Goal:
Copy out each of the following lines with no changes, keeping every word, capital letter, and punctuation mark in its original order.

Dataset rows
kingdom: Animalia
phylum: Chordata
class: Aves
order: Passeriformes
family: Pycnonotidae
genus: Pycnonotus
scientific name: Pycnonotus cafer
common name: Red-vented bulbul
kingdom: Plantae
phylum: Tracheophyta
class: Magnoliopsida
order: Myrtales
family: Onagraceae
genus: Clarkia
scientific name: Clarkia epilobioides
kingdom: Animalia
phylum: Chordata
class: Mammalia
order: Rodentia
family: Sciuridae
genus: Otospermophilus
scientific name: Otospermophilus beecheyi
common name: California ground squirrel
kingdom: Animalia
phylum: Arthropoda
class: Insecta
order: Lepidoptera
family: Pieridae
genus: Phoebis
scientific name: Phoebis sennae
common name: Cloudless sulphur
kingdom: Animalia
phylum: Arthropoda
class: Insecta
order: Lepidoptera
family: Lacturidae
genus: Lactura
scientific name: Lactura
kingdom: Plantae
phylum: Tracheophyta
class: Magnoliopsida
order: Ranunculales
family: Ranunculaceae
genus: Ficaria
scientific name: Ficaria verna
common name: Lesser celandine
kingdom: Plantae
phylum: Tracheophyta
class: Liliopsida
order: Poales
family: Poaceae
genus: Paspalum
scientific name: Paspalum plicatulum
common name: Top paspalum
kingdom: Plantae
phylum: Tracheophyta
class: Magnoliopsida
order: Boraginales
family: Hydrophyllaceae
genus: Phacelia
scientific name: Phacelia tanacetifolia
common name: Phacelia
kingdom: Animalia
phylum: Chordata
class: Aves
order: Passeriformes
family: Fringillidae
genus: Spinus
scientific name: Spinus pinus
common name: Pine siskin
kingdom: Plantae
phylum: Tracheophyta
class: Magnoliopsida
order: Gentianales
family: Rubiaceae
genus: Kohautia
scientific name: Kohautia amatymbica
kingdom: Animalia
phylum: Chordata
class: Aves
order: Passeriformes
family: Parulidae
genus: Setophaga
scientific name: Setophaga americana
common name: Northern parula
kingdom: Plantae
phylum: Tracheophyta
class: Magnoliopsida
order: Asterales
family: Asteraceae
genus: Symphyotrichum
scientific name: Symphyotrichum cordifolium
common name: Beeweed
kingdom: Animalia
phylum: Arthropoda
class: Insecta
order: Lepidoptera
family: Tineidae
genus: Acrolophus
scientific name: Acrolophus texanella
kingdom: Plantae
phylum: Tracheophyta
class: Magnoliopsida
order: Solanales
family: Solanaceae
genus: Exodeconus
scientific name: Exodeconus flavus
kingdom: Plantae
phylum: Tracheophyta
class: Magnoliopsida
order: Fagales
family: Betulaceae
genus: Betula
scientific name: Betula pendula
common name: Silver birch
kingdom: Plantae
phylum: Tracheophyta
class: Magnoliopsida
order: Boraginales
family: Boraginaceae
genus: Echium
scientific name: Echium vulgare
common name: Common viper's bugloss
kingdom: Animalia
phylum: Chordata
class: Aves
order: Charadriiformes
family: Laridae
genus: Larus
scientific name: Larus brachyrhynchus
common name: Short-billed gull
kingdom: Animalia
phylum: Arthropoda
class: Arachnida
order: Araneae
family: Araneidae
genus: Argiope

Task answer:
kingdom: Animalia
phylum: Chordata
class: Aves
order: Passeriformes
family: Pycnonotidae
genus: Pycnonotus
scientific name: Pycnonotus cafer
common name: Red-vented bulbul
kingdom: Plantae
phylum: Tracheophyta
class: Magnoliopsida
order: Myrtales
family: Onagraceae
genus: Clarkia
scientific name: Clarkia epilobioides
kingdom: Animalia
phylum: Chordata
class: Mammalia
order: Rodentia
family: Sciuridae
genus: Otospermophilus
scientific name: Otospermophilus beecheyi
common name: California ground squirrel
kingdom: Animalia
phylum: Arthropoda
class: Insecta
order: Lepidoptera
family: Pieridae
genus: Phoebis
scientific name: Phoebis sennae
common name: Cloudless sulphur
kingdom: Animalia
phylum: Arthropoda
class: Insecta
order: Lepidoptera
family: Lacturidae
genus: Lactura
scientific name: Lactura
kingdom: Plantae
phylum: Tracheophyta
class: Magnoliopsida
order: Ranunculales
family: Ranunculaceae
genus: Ficaria
scientific name: Ficaria verna
common name: Lesser celandine
kingdom: Plantae
phylum: Tracheophyta
class: Liliopsida
order: Poales
family: Poaceae
genus: Paspalum
scientific name: Paspalum plicatulum
common name: Top paspalum
kingdom: Plantae
phylum: Tracheophyta
class: Magnoliopsida
order: Boraginales
family: Hydrophyllaceae
genus: Phacelia
scientific name: Phacelia tanacetifolia
common name: Phacelia
kingdom: Animalia
phylum: Chordata
class: Aves
order: Passeriformes
family: Fringillidae
genus: Spinus
scientific name: Spinus pinus
common name: Pine siskin
kingdom: Plantae
phylum: Tracheophyta
class: Magnoliopsida
order: Gentianales
family: Rubiaceae
genus: Kohautia
scientific name: Kohautia amatymbica
kingdom: Animalia
phylum: Chordata
class: Aves
order: Passeriformes
family: Parulidae
genus: Setophaga
scientific name: Setophaga americana
common name: Northern parula
kingdom: Plantae
phylum: Tracheophyta
class: Magnoliopsida
order: Asterales
family: Asteraceae
genus: Symphyotrichum
scientific name: Symphyotrichum cordifolium
common name: Beeweed
kingdom: Animalia
phylum: Arthropoda
class: Insecta
order: Lepidoptera
family: Tineidae
genus: Acrolophus
scientific name: Acrolophus texanella
kingdom: Plantae
phylum: Tracheophyta
class: Magnoliopsida
order: Solanales
family: Solanaceae
genus: Exodeconus
scientific name: Exodeconus flavus
kingdom: Plantae
phylum: Tracheophyta
class: Magnoliopsida
order: Fagales
family: Betulaceae
genus: Betula
scientific name: Betula pendula
common name: Silver birch
kingdom: Plantae
phylum: Tracheophyta
class: Magnoliopsida
order: Boraginales
family: Boraginaceae
genus: Echium
scientific name: Echium vulgare
common name: Common viper's bugloss
kingdom: Animalia
phylum: Chordata
class: Aves
order: Charadriiformes
family: Laridae
genus: Larus
scientific name: Larus brachyrhynchus
common name: Short-billed gull
kingdom: Animalia
phylum: Arthropoda
class: Arachnida
order: Araneae
family: Araneidae
genus: Argiope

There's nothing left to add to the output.